Pendant tout le week-end, des centaines d’opposants, Italiens et Français, élus ou militants, organisent un contre-sommet franco-italien à Lyon. L’objectif est de peser dans les débats avant la rencontre entre François Hollande et Mario Monti, le 3 décembre, qui devrait enfin acter la future ligne de TGV entre Lyon et Turin. Un projet de 20 ans, où se sont succédé et contredit enquêtes publiques, expertises de trafic et rapports environnementaux.

Côté italien, le Lyon-Turin alimente une très grande opposition, les No Tav, qui a donné lieu ces dernières années à des manifestations rassemblant plusieurs dizaines de milliers de personnes dans la vallée de la Suse. En Italie, les arrestations, les procès et les pressions du gouvernement sur les No Tav sont fréquentes. “On a été arrêtés à la frontière pour venir à Lyon, et des opposants qui militaient avec leurs enfants ont été interpellés par les services sociaux”, colère Sandro Plano, militant italien.

“L’évitement du réseau ferré français est devenu un sport international”

Les No Tav, mobilisés par le passé pour l’environnement, communiquent aujourd’hui sur les failles économiques du Lyon-Turin. En novembre, ils ont été légitimés par un rapport sévère de la Cour des comptes qui critique les dérives du projet, dont le budget est passé de 12 milliards d’euros en 2002 à 26 milliards en 2012. Quant aux prévisions de trafic, très optimistes dans les années 1990, elles sont aujourd’hui remises en question par la crise. La Cour ne prévoit un risque de saturation qu’à l’horizon 2035 et le report de la route vers le rail reste incertain.
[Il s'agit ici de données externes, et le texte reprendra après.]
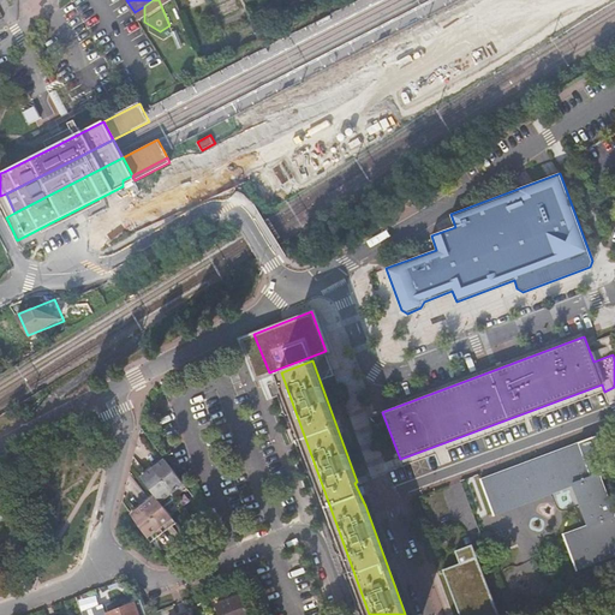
[(614,554),(614,514),(614,515),(599,475),(591,451),(583,453),(578,441),(575,442),(577,443),(481,477),(481,476),(478,477),(491,513),(493,513),(493,509),(574,481),(587,523),(563,531),(563,530),(562,531),(563,537),(578,569),(614,554)]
“Ce n’est pas un problème de politique ou de philosophie. Les faits sont les faits. Ce sont des données. Les camions se comptent”, estime Angelo Tartaglia, professeur à l’école polytechnique de Turin, qui pointe la baisse de la circulation transalpine de marchandises depuis 10 ans. “Les données sur le trafic alpin sont plutôt déprimantes. Les explications sont multiples mais l’évitement du réseau ferré français est devenu un sport international tant la SNCF a des tarifs de fret excessifs et un taux de fiabilité bas”, confirme Alain Bonnafous, chercheur au Laboratoire d’économie des transports (LET).

Malgré les critiques, le Lyon-Turin reste bel et bien sur les rails. La région Rhône-Alpes, à fond derrière le projet, a déjà investi 800 millions d’euros.
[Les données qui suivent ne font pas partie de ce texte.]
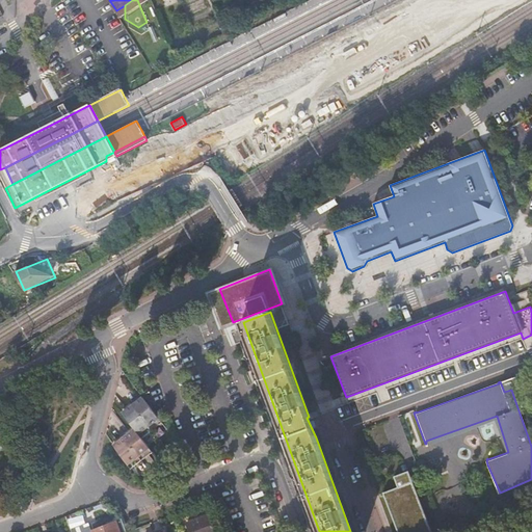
[(153,430),(162,423),(142,398),(139,400),(133,405),(153,430)]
“Si l’on part dans l’hypothèse d’une reprise de croissance, comme dans les années 1990, ça peut vouloir dire qu’on pourrait être en saturation en 2020″, soutient Alain Bonnafous.
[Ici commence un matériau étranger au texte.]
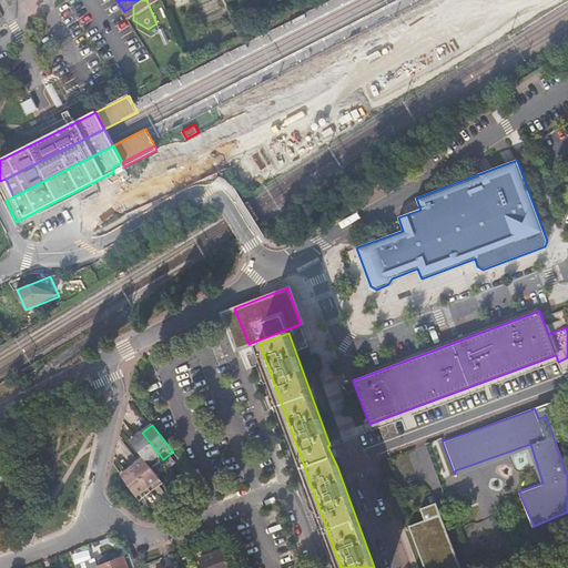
[(134,439),(131,442),(144,458),(152,468),(163,459),(142,433),(134,439)]
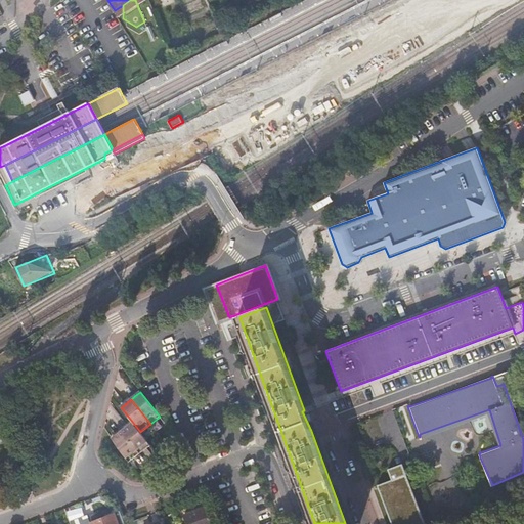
[(124,431),(140,454),(150,446),(140,432),(133,423),(131,426),(124,431)]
Geste symbolique fort à quelques jours du sommet, Laurent Fabius a déposé le 28 novembre un projet de loi afin de pouvoir exploiter et réaliser la ligne. Mais le Lyon-Turin a besoin d’un financement européen à hauteur de 40%. Et l’Union européenne, qui discute actuellement de son budget pour la période 2014-2020, possède des marges de manœuvre très serrées. “La question du Lyon-Turin ne se pose pas dans l’immédiat. Il y a déjà plusieurs projets de constructions de lignes ferroviaires bien engagées. On est à la limite de nos capacités de financement en France”, avertit Alain Bonnafous. “Je ne pense pas qu’ils vont lancer les travaux du jour au lendemain. On va avoir le droit à un discours politique : un avis favorable sans engagement précis”, ironise le chercheur.

Prévisions de trafic à la baisse, surcoût du projet, absence de débats publics, répression sévère, les analogies avec l’aéroport de Notre-Dame-des-Landes sont réelles. “Le Lyon-Turin, comme Notre-Dame des-Landes, est l’expression d’une politique du passé aujourd’hui infondée”, déplore Pascal Durand, secrétaire national d’Europe Ecologie-Les Verts. “L’opposition contre le Lyon-Turin est tellement peu connue en France qu’on s’est mis dans le wagon de Notre-Dame-des-Landes”, confie Emmanuel Coux, membre de la Coordination contre le Lyon-Turin (Colt). Lundi 3 décembre à Lyon, les adversaires à l’aéroport de Notre-Dame-des-Landes manifesteront aux côtés de centaines de No Tav italiens et français, ainsi qu’aux opposants du Grand Stade de l’OL. Un millier de personnes dans les rues de Lyon, tous unis contre « les grands projets inutiles ».